Special Topics in Statistical Natural Language Processing

Course#: G22.3033-010
Instructor: Slav Petrov
Lecture: Tuesdays 5:00-6:50PM, Room 412 Warren Weaver Hall
Office hours: By appointment


10/31/10: Assignment 4 is out, due Nov. 16, before class.
10/12/10: Assignment 3 is out, due Oct. 26, before class.
9/27/10: Assignment 2 is out, due Oct. 12, before class.
9/13/10: Assignment 1 is out, due Sept. 28, before class.
9/8/10: Posted lectures notes and reading for first classes.
7/25/10: Webpage is up.

Class Summary:

In this course we will explore statistical, model-based approaches to natural language processing.
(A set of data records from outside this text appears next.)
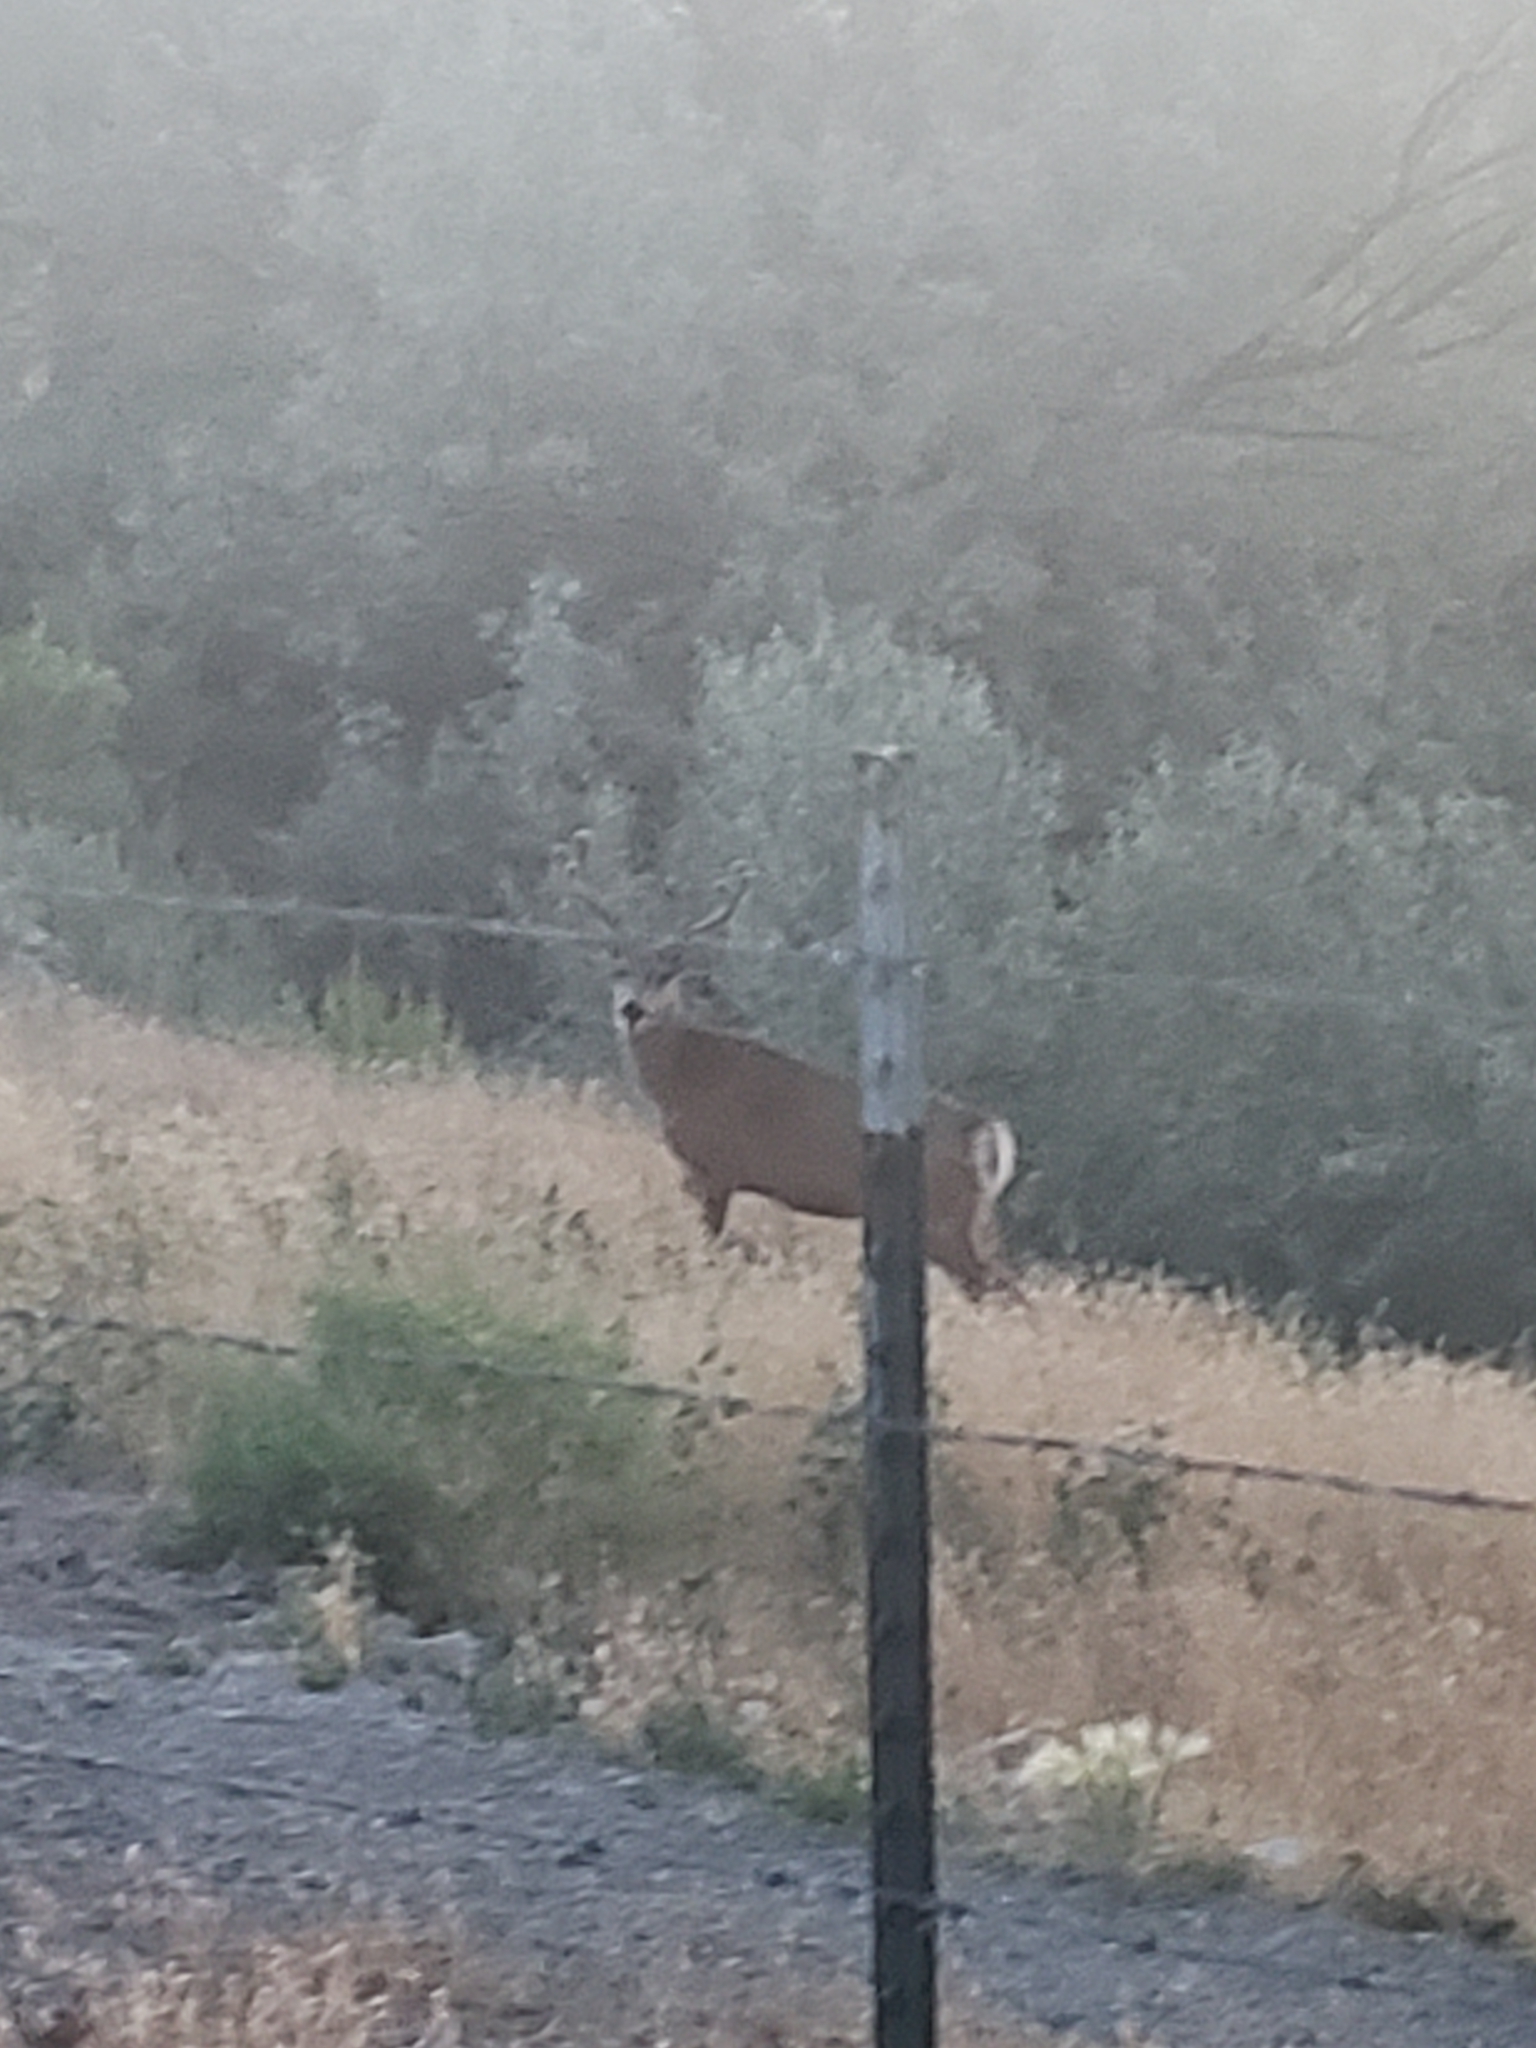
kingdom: Animalia
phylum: Chordata
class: Mammalia
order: Artiodactyla
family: Cervidae
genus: Odocoileus
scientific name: Odocoileus hemionus
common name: Mule deer
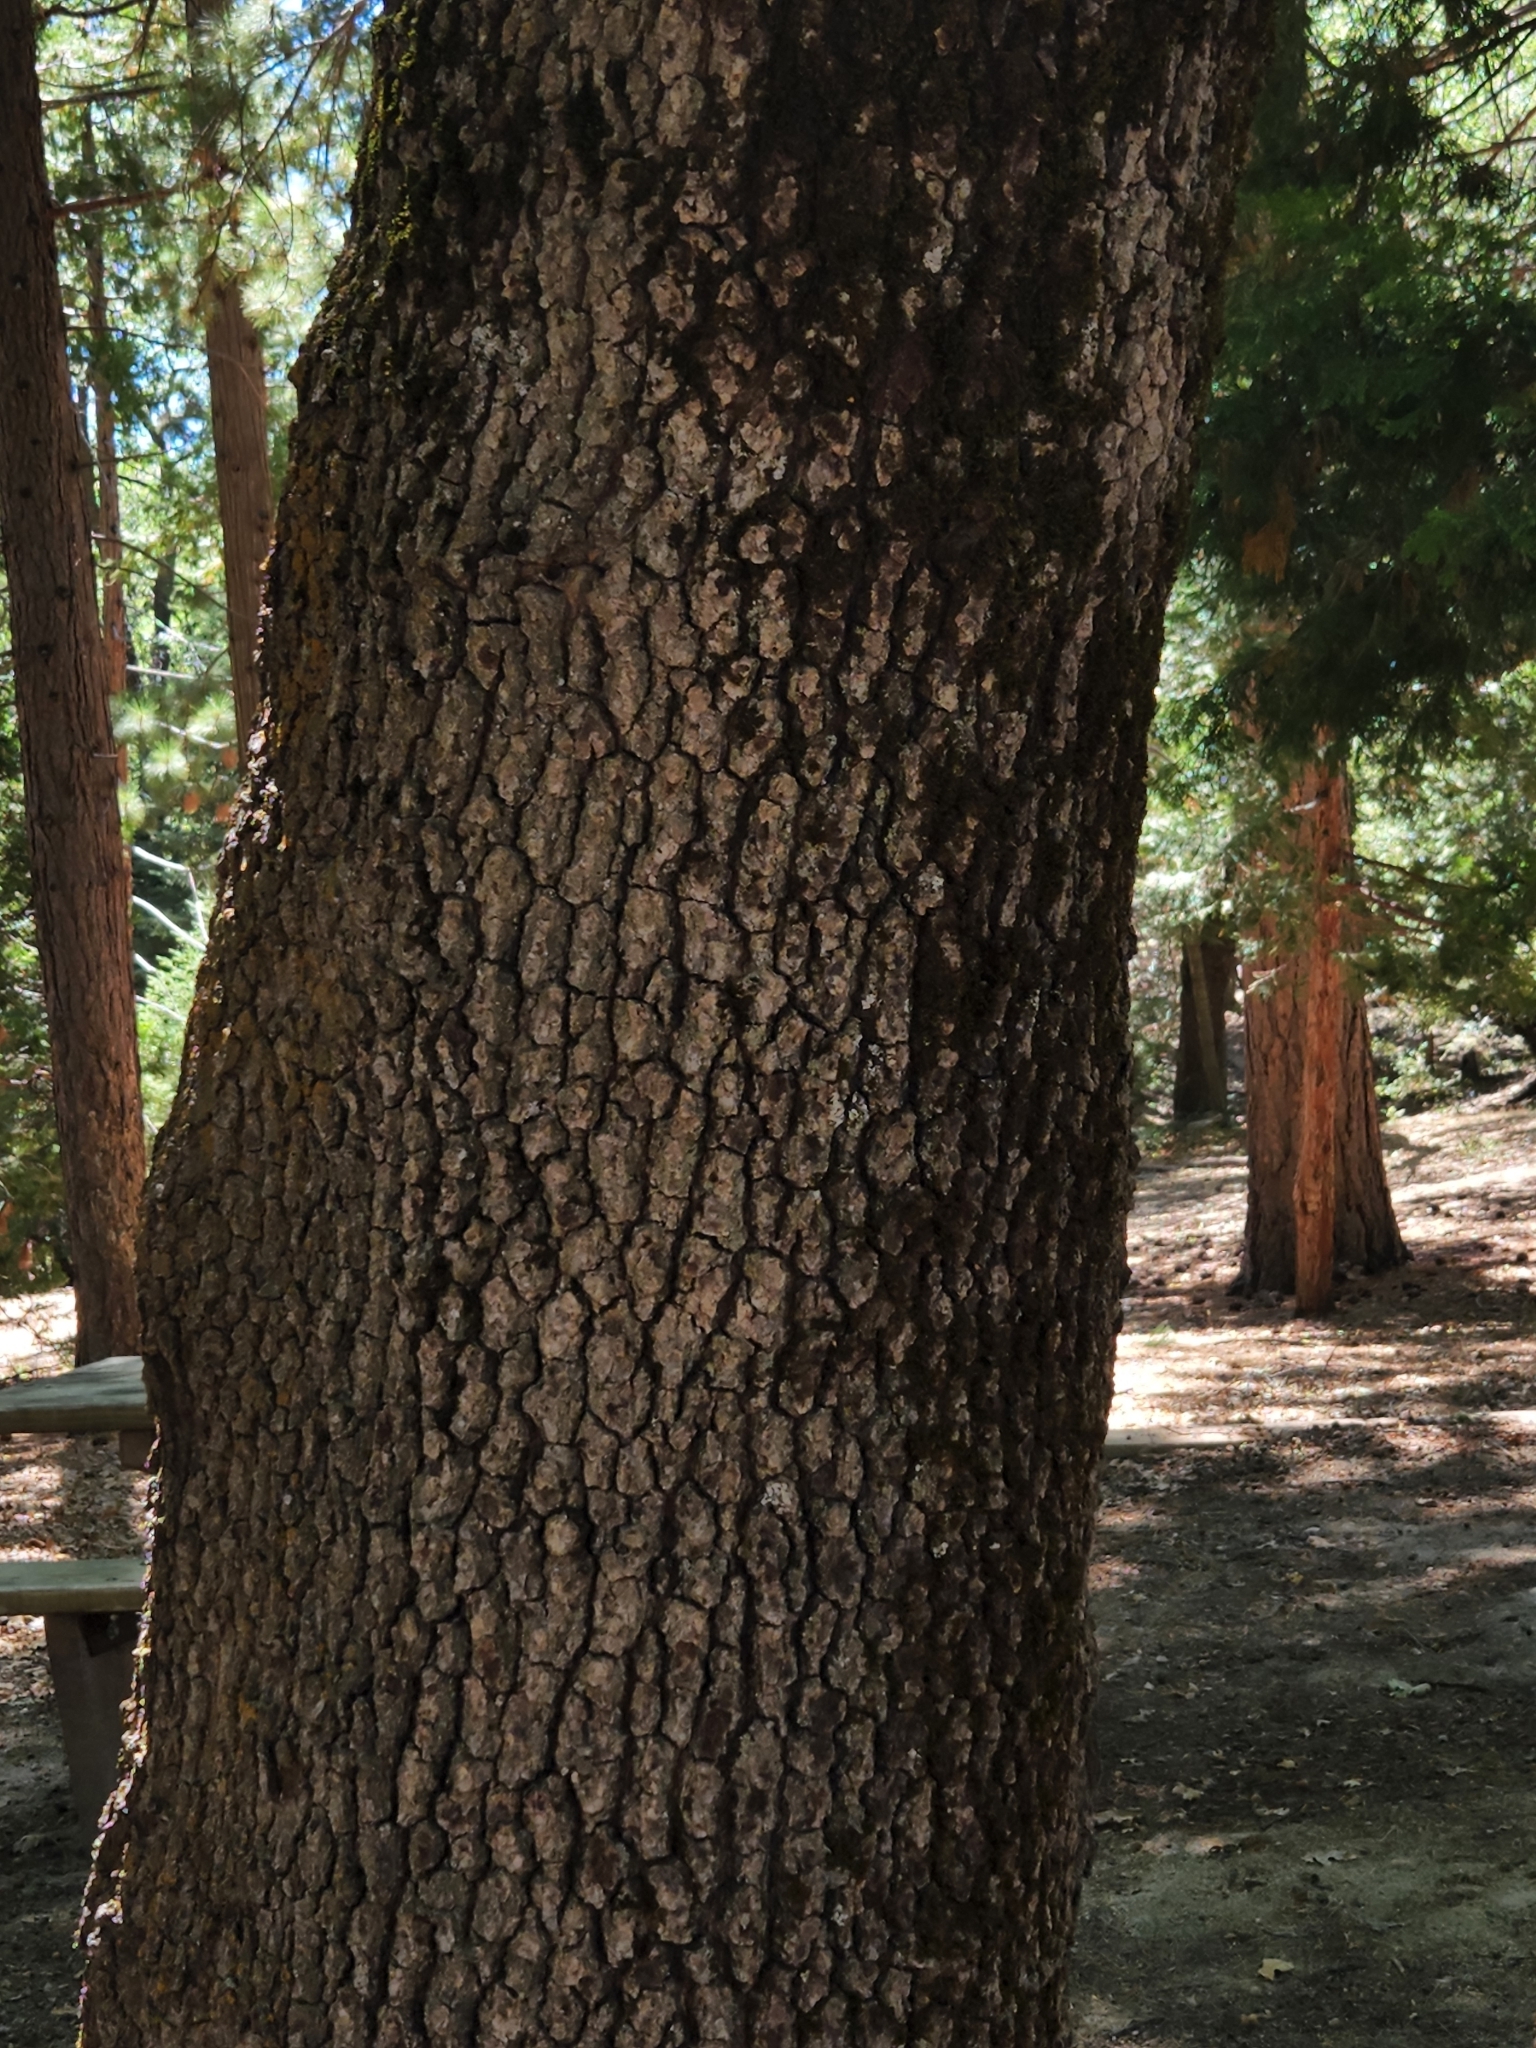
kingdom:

There will be a focus on corpus-driven methods that make use of supervised and unsupervised machine learning methods and algorithms. We will examine some of the core tasks in natural language processing, starting with simple word-based models for text classification and building up to rich, structured models for syntactic parsing and machine translation. In each case we will discuss recent research progress in the area and how to design efficient systems for practical user applications.

This course assumes a good background in basic probability and a strong ability and interest to program (in Java). There will be four course assignments and a final project. In the assignments, you will construct basic systems for core NLP tasks and then improve them through a cycle of error analysis and model redesign. Each of the assignments is worth 15% of your final grade. For the final project you will be able to choose a single topic or application and investigate it in greater depth. The final project will be 30% of your final grade. The remaining 10% will come from class participation.

The class is open to graduate as well as undergraduate students.


The primary text book for this course will be:
Jurafsky and Martin, Speech and Language Processing, Second Edition
Make sure to get the purple second edition of the book and not the white first edition.

The following book is not required, but can be useful as secondary literature and is available online:
Manning and Schuetze, Foundations of Statistical Natural Language Processing

Additional readings will come from recent research papers.


Date Topic Textbook Reading Recent Papers Reading Assignments
9/7 Introduction Jurafsky & Martin Chapter 1
(or Manning & Schuetze Chapters 1-3)
9/14 Language Models Jurafsky & Martin Chapter 4
(or Manning & Schuetze Chapter 6)
Chen & Goodman, Interpreting Kneyser-Ney,
Large Language Models
Assignment 1 out
9/21 Text Classification,
Word Sense Disambiguation
Classification Tutorial, MaxEnt Tutorial,
Generative and Discriminative Classifiers
9/28 More Classification Jurafsky & Martin Chapters 6.6, 19.1, 20
(or Manning & Schuetze Chapter 7)
Graphical Models, Latent Dirichlet Allocation Assignment 1 due,
Assignment 2 out
10/5 Part-of-Speech Tagging Jurafsky & Martin Chapter 5
(or Manning & Schuetze Chapter 10)
TnT Tagger, Toutanova & Manning '00
10/12 Advanced Part-of-Speech
Jurafsky & Martin Chapter 6
(or Manning & Schuetze Chapter 9)
Merialdo '94, CRFs,
Prototype-Driven Induction, Johnson '07
Assignment 2 due,
Assignment 3 out
10/19 Syntactic Parsing Jurafsky & Martin Chapters 12, 13
(or Manning & Schuetze Chapters 3, 11)
Best-First, A*, K-Best
10/26 Advanced Syntactic
Jurafsky & Martin Chapter 14
(or Manning & Schuetze Chapter 12)
Unlexicalized, Lexicalized, Latent Variable Assignment 3 due
11/2 Word Alignments Jurafsky & Martin Chapter 25
(or Manning & Schuetze Chapter 13)
MT Tutorial, Overview, IBM Models,
HMM-Alignments, Agreement
Proposal due
Assignment 4 out
11/9 Phrase-Based

Decoding, Phrases, Moses
11/16 Hierarchical (Syntax-Based)
Hiero, GHKM, Syntax vs. Phrases,
Synchronous Grammars
Assignment 4 due
11/23 Sentiment Analysis,
Pang & Lee Sentiment Analysis Book,
Jurafsky & Martin Chapter 23.3 - 23.7
Sentiment: Aspects, Lexicons, Summarization
Summarization: Query, N-Gram, Topical
11/30 Dependency Parsing Dependency Parsing Chapters 1-4
(available from NYU network)
MST Parsing, Shift-Reduce Parsing,
3rd Order Parsing, Dual Decomposition
12/7 Final Presentations How to (not) write a paper,
How to give a talk
Project due 12/17


There will be four assignments in which you will build systems for various NLP tasks. You will be provided with a (Java) code base that will handle most of the basic infrastructure and will only need to write the core components.